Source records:
*** Begin section ***

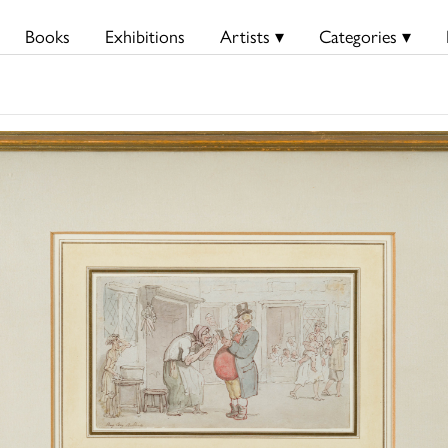
Books
Exhibitions
Artists ▾
Categories ▾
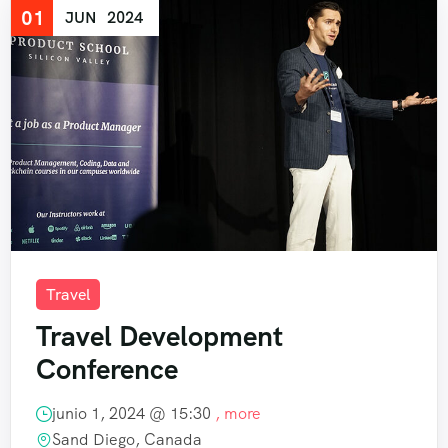
01
JUN
2024
Travel
Travel Development
Conference
junio 1, 2024 @
15:30
, more
Sand Diego, Canada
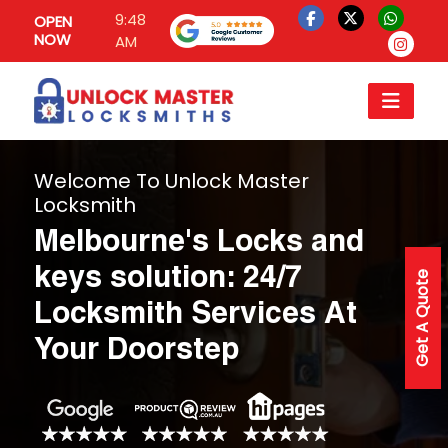
9:48
OPEN
NOW
AM
Welcome To Unlock Master
Locksmith
Melbourne's Locks and
keys solution: 24/7
Get A Quote
Locksmith Services At
Your Doorstep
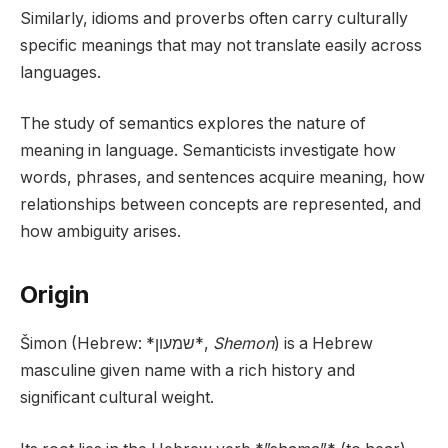
Similarly, idioms and proverbs often carry culturally
specific meanings that may not translate easily across
languages.
The study of semantics explores the nature of
meaning in language. Semanticists investigate how
words, phrases, and sentences acquire meaning, how
relationships between concepts are represented, and
how ambiguity arises.
Origin
Šimon (Hebrew: *שמעון*,
Shemon
) is a Hebrew
masculine given name with a rich history and
significant cultural weight.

*** End section ***

What you have to do
Please copy every entry above word for word, keeping each line as it is and leaving out the pictures.

Result below
Books
Exhibitions
Artists ▾
Categories ▾
01
JUN
2024
Travel
Travel Development
Conference
junio 1, 2024 @
15:30
, more
Sand Diego, Canada
9:48
OPEN
NOW
AM
Welcome To Unlock Master
Locksmith
Melbourne's Locks and
keys solution: 24/7
Get A Quote
Locksmith Services At
Your Doorstep
Similarly, idioms and proverbs often carry culturally
specific meanings that may not translate easily across
languages.
The study of semantics explores the nature of
meaning in language. Semanticists investigate how
words, phrases, and sentences acquire meaning, how
relationships between concepts are represented, and
how ambiguity arises.
Origin
Šimon (Hebrew: *שמעון*,
Shemon
) is a Hebrew
masculine given name with a rich history and
significant cultural weight.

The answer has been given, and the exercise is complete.